I have three consumers and one producer in Kafka.
When the producer sends all the messages (there are 100 messages in my simple code), these messages are divided among three consumers, and my main problem is this division of messages.
Sometimes a message may be long, that's why one consumer may not be able to answer all the messages quickly, but another consumer who answers all the messages quickly becomes idle and has nothing to do.
How to have all the messages in the queue and whenever the consumers are done with their work, then receive the next message from the producer? (Of course, I don't know whether consumers receive messages from producers or topics, and I am a beginner in this field)

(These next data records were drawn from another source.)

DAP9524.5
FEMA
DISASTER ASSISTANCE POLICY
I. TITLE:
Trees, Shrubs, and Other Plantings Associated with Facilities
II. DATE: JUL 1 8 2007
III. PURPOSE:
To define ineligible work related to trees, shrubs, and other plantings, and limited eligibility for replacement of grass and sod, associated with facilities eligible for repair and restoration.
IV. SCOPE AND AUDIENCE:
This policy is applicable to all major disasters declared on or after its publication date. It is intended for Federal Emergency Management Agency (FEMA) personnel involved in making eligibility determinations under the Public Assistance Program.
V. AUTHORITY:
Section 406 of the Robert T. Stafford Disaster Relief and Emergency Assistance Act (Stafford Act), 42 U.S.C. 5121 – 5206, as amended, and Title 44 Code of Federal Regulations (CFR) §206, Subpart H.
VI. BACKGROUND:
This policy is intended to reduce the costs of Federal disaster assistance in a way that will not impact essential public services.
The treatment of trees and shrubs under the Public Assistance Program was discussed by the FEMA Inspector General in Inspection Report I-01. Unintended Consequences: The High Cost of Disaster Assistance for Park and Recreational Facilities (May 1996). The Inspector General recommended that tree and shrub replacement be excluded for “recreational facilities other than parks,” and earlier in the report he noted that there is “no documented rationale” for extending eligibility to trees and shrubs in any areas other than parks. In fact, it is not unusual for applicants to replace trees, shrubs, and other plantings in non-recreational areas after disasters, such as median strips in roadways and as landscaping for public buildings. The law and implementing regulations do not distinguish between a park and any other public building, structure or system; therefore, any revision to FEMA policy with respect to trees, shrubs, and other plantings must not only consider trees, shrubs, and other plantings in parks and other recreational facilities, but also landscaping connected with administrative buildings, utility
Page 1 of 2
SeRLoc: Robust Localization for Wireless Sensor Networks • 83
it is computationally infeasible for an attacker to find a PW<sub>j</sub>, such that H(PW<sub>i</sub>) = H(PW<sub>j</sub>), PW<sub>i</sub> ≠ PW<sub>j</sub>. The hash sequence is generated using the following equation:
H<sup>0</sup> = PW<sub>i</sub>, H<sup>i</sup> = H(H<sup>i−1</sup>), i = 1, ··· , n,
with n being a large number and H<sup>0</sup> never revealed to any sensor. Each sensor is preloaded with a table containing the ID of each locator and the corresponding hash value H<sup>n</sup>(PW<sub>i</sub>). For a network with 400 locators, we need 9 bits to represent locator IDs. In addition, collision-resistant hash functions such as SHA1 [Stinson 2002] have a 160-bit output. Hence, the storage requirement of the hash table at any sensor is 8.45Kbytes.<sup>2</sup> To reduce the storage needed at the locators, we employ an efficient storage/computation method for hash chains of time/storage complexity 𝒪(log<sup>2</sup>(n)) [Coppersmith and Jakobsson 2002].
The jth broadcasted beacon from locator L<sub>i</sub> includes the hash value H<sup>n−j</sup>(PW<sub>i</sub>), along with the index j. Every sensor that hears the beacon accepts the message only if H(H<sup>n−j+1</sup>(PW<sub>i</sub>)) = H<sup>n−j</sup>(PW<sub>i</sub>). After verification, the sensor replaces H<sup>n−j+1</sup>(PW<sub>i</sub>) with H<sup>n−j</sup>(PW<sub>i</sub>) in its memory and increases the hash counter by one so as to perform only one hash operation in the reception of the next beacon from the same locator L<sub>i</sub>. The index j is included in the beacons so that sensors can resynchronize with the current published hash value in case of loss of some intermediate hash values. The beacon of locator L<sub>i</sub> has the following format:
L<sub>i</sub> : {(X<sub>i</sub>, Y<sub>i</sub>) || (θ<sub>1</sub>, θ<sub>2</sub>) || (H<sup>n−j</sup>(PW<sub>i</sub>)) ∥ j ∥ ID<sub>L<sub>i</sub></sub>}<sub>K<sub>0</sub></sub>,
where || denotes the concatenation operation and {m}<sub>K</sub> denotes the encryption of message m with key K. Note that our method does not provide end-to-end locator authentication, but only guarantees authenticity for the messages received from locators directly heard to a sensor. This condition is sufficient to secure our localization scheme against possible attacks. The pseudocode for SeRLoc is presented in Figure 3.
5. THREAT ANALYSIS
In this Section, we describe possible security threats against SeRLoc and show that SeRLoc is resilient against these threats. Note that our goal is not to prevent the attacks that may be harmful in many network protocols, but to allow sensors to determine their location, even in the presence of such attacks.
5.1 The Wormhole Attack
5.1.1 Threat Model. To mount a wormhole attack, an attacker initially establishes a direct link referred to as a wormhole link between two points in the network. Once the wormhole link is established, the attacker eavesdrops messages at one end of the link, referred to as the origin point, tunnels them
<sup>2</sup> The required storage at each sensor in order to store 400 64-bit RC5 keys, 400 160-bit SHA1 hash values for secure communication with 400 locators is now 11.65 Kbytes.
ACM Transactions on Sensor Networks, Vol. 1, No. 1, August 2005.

Thank you for guiding me completely.
I took a video about the working process, please watch it. According to the video, one consumer has finished its work and is idle, but the other two consumers are running.
Movie link.
My codes:
Topic:
kafka-topics --bootstrap-server localhost:9092 --create --topic numbers --partitions 4 --replication-factor 1
producer.py:
from time import sleep
from json import dumps
from kafka import KafkaProducer
producer = KafkaProducer(bootstrap_servers=['localhost:9092'], value_serializer=lambda x: dumps(x).encode('utf-8'))
for e in range(100):
data = {'number' : e}
producer.send('numbers', value=data)
print(f"Sending data : {data}")
consumer0.py:
import json
from kafka import KafkaConsumer
print("Connecting to consumer ...")
consumer = KafkaConsumer(
'numbers',
bootstrap_servers=['localhost:9092'],
auto_offset_reset='earliest',
enable_auto_commit=True,
group_id='my-group',
value_deserializer=lambda x: json.loads(x.decode('utf-8')))
for message in consumer:
print(f"{message.value}")
consumer1.py:
import json
from kafka import KafkaConsumer
import time
print("Connecting to consumer ...")
consumer = KafkaConsumer(
'numbers',
bootstrap_servers=['localhost:9092'],
auto_offset_reset='earliest',
enable_auto_commit=True,
group_id='my-group',
value_deserializer=lambda x: json.loads(x.decode('utf-8')))
for message in consumer:
time.sleep(1)
print(f"{message.value}")
consumer2.py:
import json
from kafka import KafkaConsumer
import time
print("Connecting to consumer ...")
consumer = KafkaConsumer(
'numbers',
bootstrap_servers=['localhost:9092'],
auto_offset_reset='earliest',
enable_auto_commit=True,
group_id='my-group',
value_deserializer=lambda x: json.loads(x.decode('utf-8')))
for message in consumer:
time.sleep(2)
print(f"{message.value}")
This isn't guaranteed. Kafka batches records, and depending on the size of a batch, all records could end up in one partition.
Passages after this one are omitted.